> Task directions: Below are entries; copy exactly the lines from the one with "<source format=gts>" through the one with "G04 Dimensions in millimeters *", both included, and leave out the rest.

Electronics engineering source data
[Start of section]

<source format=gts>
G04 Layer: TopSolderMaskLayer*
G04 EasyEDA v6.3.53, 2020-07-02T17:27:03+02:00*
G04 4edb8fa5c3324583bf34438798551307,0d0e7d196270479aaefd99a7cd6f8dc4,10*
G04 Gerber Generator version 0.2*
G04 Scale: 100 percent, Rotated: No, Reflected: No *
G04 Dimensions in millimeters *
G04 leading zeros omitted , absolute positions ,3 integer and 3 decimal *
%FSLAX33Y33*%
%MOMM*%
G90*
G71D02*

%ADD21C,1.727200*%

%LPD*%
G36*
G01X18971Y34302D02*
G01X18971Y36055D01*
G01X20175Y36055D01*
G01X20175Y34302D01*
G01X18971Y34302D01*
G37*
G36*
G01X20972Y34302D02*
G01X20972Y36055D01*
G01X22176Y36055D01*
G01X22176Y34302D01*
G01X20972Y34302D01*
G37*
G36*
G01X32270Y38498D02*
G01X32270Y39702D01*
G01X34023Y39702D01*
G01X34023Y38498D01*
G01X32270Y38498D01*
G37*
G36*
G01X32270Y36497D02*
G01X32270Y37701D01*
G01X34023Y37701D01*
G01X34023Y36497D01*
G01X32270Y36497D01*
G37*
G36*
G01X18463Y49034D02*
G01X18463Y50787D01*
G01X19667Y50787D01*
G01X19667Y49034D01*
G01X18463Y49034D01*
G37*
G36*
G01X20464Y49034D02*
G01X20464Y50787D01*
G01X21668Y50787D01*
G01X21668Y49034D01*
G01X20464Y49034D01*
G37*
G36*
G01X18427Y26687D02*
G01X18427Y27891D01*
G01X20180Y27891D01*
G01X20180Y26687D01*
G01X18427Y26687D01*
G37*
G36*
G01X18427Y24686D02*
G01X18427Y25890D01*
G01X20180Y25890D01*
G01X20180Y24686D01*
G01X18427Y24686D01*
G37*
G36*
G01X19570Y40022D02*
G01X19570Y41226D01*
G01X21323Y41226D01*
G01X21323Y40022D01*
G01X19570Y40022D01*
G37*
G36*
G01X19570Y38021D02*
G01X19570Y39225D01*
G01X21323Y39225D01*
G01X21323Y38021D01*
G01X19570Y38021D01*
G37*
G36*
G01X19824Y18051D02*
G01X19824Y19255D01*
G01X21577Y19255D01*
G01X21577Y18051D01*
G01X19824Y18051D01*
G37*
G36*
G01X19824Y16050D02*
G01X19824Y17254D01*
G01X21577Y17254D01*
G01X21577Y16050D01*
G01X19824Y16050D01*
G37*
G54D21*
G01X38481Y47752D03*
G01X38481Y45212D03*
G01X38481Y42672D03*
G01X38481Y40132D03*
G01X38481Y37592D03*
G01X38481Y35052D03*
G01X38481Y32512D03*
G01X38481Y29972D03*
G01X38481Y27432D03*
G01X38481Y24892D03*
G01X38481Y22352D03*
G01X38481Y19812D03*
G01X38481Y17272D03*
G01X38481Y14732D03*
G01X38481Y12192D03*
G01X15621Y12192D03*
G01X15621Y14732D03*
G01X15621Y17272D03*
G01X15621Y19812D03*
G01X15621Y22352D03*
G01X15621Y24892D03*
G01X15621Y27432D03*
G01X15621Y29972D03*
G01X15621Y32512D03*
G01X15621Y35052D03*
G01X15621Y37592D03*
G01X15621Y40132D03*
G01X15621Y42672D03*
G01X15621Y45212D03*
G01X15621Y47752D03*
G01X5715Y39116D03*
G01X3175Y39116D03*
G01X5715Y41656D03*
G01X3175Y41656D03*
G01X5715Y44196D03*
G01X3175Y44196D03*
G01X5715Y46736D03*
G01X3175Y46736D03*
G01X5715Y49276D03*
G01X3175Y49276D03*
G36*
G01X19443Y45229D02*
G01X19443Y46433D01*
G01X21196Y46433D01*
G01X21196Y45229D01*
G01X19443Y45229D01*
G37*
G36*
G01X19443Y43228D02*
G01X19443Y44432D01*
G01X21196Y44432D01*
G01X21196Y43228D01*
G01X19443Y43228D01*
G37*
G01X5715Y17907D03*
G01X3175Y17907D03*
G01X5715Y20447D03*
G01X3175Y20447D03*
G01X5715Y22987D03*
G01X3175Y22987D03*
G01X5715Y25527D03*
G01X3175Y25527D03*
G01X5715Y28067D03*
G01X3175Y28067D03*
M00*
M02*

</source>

[End of section]
[Start of section]

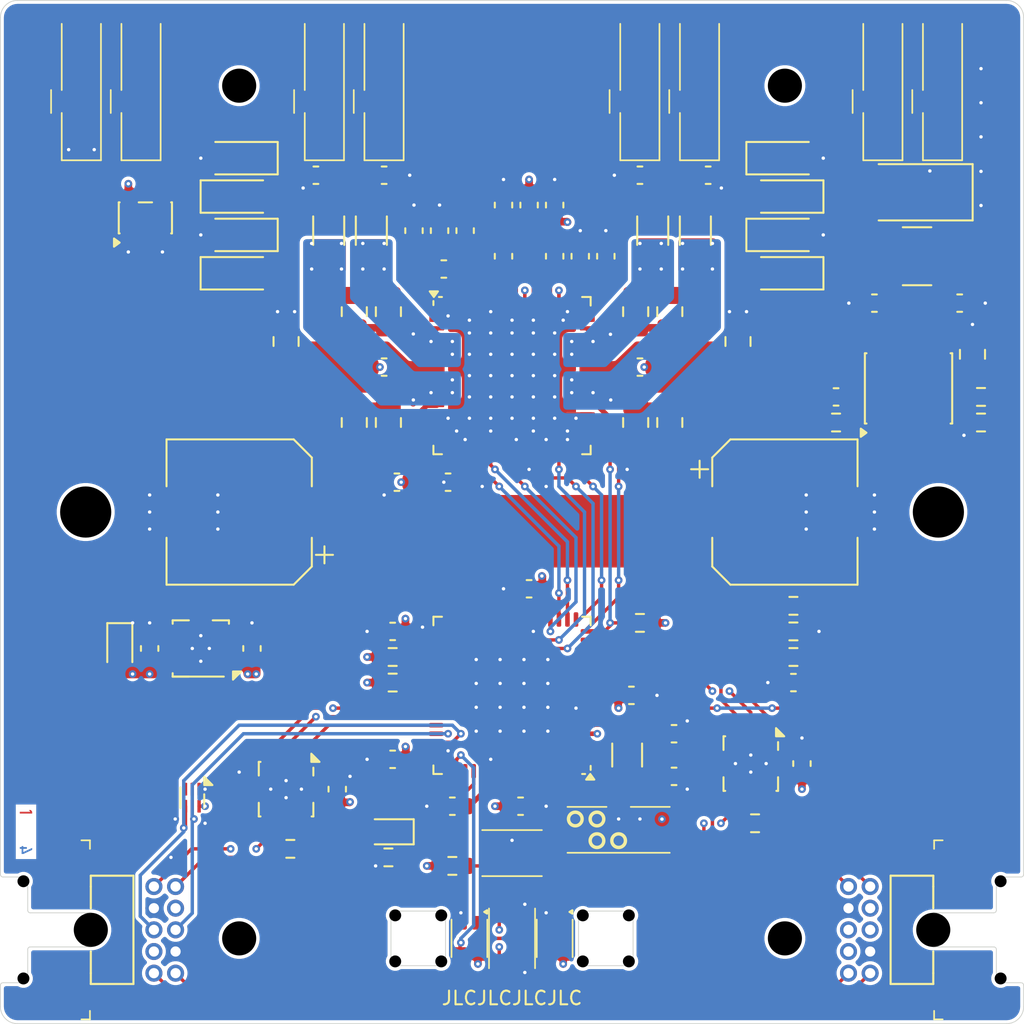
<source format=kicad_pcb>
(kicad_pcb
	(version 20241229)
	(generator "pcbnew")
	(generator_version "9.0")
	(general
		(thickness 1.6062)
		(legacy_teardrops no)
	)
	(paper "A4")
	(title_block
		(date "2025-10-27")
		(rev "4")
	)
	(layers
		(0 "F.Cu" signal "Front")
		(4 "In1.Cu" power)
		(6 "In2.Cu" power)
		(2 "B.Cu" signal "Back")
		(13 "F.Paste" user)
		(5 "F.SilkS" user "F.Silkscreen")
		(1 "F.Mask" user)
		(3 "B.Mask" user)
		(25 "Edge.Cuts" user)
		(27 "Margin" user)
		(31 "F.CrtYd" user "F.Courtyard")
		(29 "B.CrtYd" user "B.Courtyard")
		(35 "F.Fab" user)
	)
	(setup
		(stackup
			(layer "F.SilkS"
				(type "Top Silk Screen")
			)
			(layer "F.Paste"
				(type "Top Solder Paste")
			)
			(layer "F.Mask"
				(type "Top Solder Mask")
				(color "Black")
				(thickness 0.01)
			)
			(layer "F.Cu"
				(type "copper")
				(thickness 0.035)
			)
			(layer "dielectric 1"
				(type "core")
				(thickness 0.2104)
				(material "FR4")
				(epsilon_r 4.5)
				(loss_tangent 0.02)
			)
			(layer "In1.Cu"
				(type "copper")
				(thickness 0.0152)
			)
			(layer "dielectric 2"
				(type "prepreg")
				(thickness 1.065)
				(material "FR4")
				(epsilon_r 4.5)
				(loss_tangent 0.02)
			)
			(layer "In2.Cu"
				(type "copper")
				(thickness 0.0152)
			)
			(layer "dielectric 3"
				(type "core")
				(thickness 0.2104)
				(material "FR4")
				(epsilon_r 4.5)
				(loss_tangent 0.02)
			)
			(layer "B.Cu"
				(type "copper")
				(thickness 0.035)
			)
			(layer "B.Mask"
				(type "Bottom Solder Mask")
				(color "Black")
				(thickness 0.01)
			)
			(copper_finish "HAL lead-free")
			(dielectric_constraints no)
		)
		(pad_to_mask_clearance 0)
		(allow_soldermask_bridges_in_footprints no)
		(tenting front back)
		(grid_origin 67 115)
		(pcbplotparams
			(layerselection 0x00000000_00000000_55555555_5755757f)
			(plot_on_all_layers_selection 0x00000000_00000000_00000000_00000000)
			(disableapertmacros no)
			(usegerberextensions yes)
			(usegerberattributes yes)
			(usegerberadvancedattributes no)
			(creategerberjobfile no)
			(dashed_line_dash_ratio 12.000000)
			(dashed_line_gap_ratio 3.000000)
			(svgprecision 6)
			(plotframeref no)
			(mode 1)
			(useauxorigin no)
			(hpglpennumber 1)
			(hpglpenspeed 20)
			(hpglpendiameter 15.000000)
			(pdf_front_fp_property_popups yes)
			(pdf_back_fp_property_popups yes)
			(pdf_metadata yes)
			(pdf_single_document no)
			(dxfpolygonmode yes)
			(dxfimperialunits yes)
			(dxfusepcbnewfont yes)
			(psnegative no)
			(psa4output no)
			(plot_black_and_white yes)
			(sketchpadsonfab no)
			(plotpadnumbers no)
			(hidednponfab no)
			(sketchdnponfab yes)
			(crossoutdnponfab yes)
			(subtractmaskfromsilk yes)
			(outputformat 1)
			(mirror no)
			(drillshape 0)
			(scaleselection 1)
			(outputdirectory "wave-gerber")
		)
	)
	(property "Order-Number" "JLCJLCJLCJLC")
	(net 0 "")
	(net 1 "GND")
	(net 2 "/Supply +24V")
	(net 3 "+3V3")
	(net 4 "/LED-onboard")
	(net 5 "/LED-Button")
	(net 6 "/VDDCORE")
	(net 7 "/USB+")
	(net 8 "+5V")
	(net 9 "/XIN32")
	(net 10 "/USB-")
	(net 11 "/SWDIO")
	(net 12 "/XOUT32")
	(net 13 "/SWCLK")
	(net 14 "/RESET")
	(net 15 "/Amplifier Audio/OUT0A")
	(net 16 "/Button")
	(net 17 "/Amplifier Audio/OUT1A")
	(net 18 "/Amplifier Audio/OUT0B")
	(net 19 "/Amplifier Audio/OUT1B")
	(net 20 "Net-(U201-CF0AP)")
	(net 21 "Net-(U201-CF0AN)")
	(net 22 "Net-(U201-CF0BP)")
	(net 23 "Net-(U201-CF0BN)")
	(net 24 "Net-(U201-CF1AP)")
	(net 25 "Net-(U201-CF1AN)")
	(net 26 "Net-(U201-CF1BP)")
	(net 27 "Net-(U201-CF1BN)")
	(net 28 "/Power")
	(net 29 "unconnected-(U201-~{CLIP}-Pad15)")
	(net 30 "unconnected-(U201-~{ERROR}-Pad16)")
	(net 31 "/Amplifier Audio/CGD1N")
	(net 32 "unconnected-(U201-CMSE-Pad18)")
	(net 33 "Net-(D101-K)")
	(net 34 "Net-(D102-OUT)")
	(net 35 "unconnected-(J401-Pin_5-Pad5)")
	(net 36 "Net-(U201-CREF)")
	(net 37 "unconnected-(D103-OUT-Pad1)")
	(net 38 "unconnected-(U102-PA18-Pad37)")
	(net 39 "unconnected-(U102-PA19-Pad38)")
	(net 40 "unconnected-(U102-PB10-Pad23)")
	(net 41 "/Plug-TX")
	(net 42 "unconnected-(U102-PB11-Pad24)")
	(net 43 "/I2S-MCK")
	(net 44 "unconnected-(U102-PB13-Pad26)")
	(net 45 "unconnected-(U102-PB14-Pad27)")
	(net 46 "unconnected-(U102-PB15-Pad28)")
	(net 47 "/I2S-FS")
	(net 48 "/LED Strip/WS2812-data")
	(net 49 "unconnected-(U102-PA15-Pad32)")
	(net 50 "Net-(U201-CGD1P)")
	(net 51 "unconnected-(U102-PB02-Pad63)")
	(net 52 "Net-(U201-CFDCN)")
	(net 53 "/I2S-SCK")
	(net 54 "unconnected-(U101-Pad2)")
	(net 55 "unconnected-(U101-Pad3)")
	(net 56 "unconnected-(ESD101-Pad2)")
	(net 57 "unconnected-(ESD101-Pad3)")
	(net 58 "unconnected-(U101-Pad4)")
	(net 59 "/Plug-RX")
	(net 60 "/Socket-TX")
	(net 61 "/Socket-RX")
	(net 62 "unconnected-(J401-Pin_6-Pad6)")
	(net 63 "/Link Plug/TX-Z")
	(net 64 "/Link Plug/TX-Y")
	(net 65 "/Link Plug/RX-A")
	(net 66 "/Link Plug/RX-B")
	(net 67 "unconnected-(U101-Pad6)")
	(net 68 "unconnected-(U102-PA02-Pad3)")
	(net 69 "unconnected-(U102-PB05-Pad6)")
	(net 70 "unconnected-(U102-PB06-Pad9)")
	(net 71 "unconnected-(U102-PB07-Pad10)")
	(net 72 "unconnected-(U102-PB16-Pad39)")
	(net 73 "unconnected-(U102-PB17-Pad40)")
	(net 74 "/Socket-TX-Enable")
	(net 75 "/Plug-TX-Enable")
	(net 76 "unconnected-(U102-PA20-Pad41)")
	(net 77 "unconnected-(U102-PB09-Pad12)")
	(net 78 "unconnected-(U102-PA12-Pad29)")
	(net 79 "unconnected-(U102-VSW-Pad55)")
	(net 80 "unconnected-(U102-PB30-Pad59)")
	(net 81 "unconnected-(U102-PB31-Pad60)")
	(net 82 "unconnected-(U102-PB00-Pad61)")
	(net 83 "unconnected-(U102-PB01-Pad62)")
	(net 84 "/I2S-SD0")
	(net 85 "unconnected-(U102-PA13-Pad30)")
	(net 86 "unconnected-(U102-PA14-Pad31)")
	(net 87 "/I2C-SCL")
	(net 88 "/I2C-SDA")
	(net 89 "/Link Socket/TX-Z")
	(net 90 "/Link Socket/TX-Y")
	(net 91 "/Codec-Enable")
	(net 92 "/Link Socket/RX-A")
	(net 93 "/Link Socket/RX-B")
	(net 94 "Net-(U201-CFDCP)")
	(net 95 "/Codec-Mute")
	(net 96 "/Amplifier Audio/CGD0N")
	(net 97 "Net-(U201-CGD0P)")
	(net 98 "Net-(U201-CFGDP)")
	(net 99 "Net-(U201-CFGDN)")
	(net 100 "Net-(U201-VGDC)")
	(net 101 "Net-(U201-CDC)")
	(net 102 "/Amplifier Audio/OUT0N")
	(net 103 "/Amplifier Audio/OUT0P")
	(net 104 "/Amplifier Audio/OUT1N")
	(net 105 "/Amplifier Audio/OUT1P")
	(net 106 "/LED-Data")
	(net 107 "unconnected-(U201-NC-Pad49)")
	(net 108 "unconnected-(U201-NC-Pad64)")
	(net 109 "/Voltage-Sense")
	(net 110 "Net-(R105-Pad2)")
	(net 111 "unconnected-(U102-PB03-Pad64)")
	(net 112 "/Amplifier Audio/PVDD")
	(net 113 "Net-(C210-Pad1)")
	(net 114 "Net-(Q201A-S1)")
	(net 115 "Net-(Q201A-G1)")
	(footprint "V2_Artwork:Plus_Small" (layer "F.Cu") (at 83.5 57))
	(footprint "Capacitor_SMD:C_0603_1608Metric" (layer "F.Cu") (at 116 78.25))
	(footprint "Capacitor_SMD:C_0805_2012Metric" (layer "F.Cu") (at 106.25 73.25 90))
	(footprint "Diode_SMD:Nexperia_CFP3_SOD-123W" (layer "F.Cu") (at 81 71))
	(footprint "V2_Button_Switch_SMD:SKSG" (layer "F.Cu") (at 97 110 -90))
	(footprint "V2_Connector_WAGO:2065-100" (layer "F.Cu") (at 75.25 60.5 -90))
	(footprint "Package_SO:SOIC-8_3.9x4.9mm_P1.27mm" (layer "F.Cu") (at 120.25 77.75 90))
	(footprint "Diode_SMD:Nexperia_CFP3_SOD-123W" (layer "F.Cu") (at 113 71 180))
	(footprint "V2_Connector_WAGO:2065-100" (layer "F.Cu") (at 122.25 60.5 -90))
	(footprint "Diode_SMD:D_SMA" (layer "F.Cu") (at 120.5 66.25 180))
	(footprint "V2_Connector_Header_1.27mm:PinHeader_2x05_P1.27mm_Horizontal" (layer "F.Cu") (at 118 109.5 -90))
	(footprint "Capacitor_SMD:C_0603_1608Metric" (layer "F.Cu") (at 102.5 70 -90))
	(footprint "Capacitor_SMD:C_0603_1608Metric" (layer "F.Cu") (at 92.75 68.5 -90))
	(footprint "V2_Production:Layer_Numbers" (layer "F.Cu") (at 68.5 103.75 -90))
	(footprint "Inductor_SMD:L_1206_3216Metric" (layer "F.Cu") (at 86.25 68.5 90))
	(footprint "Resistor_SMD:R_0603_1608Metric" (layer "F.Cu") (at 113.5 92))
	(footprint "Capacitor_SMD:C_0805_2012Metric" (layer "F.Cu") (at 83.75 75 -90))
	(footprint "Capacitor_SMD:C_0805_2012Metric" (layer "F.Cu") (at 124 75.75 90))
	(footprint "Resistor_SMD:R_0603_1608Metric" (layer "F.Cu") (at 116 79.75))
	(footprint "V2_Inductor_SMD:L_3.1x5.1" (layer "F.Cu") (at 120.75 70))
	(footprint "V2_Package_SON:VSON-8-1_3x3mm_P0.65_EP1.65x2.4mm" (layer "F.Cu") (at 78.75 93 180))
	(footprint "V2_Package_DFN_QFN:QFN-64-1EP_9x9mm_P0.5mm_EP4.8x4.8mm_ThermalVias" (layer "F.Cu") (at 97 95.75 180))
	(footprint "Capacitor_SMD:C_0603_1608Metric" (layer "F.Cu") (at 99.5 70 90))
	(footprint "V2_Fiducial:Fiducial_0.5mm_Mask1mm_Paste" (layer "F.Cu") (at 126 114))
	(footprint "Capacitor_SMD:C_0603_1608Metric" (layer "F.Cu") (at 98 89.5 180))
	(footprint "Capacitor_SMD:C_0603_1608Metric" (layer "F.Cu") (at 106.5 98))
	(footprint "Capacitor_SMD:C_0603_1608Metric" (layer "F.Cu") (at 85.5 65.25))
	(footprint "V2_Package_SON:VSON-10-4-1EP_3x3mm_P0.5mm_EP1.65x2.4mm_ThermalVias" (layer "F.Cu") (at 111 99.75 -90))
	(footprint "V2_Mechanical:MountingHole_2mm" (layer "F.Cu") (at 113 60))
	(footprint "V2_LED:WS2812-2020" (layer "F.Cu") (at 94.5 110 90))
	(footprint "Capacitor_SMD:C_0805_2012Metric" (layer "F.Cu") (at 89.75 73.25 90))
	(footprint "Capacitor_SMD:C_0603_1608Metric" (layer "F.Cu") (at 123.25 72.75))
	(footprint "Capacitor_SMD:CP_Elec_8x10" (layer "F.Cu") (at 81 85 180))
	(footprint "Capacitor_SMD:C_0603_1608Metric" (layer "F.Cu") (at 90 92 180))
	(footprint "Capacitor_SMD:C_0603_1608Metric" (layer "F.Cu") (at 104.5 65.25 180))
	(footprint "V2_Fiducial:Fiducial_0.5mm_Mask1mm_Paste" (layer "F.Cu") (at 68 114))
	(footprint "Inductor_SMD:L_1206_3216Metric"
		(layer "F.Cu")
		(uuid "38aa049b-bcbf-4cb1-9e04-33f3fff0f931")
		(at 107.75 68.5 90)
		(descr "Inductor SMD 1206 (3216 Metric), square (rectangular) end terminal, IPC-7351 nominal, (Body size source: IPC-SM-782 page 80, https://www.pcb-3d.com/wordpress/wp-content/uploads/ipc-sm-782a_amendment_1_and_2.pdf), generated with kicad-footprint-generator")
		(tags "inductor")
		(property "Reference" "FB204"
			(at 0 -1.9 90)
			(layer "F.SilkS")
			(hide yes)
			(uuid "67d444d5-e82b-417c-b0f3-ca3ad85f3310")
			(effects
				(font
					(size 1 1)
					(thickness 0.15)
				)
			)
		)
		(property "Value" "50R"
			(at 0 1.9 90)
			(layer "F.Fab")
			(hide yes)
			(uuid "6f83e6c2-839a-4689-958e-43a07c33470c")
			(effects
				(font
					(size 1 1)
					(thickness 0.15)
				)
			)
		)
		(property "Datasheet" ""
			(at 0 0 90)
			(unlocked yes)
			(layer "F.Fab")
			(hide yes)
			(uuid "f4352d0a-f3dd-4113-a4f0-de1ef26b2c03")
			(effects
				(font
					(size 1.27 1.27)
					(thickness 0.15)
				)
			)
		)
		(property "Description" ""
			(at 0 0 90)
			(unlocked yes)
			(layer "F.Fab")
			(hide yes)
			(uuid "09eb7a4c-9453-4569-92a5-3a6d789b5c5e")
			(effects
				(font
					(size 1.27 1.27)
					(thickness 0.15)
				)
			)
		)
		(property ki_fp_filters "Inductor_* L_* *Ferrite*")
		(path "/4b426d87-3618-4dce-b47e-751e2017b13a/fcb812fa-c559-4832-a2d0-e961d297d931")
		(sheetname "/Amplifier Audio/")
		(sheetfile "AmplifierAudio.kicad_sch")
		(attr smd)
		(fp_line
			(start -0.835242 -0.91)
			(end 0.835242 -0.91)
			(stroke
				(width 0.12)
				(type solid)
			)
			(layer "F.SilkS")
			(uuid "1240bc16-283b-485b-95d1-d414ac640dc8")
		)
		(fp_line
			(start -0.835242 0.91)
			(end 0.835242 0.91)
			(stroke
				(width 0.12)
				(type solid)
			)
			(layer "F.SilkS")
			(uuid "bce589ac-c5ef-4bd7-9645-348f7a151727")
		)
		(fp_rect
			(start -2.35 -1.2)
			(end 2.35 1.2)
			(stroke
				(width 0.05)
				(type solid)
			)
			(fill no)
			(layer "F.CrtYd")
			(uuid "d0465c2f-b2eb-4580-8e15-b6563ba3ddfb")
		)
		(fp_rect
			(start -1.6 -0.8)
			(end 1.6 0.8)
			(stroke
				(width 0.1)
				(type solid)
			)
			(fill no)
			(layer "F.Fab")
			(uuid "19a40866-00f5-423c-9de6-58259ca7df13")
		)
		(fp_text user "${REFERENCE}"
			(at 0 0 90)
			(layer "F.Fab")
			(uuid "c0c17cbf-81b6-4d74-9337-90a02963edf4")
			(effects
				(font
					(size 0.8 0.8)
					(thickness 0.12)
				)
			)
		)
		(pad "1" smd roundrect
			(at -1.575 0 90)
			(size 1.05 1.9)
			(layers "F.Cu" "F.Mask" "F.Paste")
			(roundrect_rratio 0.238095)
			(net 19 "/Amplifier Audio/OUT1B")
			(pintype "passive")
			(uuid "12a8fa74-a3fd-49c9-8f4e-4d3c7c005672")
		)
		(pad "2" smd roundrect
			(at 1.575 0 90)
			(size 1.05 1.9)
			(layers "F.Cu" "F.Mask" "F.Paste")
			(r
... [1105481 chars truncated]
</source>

[End of section]

> Reply to the exercise:
<source format=gts>
G04 Layer: TopSolderMaskLayer*
G04 EasyEDA v6.3.53, 2020-07-02T17:27:03+02:00*
G04 4edb8fa5c3324583bf34438798551307,0d0e7d196270479aaefd99a7cd6f8dc4,10*
G04 Gerber Generator version 0.2*
G04 Scale: 100 percent, Rotated: No, Reflected: No *
G04 Dimensions in millimeters *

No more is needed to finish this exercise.